• About this task
Only lines holding the string "údajov" are wanted; copy each one from the material.

• Material supplied
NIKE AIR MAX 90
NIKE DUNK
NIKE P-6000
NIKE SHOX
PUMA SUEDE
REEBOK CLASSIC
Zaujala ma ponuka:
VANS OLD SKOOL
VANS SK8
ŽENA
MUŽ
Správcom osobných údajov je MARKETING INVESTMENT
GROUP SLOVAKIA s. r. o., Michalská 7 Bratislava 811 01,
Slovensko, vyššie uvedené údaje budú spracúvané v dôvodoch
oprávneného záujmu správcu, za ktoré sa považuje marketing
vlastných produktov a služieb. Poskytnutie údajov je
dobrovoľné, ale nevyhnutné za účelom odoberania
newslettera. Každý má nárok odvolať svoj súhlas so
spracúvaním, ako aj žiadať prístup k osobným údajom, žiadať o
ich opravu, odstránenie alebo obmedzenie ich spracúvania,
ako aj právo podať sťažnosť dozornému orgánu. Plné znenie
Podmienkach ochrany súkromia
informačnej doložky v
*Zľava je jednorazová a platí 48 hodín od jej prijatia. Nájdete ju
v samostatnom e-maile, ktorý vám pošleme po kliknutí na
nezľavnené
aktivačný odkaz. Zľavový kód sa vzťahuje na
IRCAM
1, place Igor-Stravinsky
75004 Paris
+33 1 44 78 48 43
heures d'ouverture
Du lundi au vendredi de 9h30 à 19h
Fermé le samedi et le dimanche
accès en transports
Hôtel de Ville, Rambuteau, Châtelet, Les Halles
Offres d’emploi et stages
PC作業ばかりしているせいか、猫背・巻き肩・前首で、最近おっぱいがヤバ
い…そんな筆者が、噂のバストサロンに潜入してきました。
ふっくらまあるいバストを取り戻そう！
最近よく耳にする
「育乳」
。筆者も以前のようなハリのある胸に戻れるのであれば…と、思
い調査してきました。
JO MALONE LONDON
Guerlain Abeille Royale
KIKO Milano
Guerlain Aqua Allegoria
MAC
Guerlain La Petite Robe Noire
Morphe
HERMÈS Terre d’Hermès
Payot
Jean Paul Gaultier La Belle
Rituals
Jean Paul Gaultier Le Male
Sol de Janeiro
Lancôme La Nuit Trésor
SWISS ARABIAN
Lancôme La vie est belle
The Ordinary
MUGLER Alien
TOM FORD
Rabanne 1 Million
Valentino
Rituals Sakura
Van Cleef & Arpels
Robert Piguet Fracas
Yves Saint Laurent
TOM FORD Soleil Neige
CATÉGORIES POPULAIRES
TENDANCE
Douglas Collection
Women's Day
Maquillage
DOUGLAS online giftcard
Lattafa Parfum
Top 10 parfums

• Expected answer
Správcom osobných údajov je MARKETING INVESTMENT
vlastných produktov a služieb. Poskytnutie údajov je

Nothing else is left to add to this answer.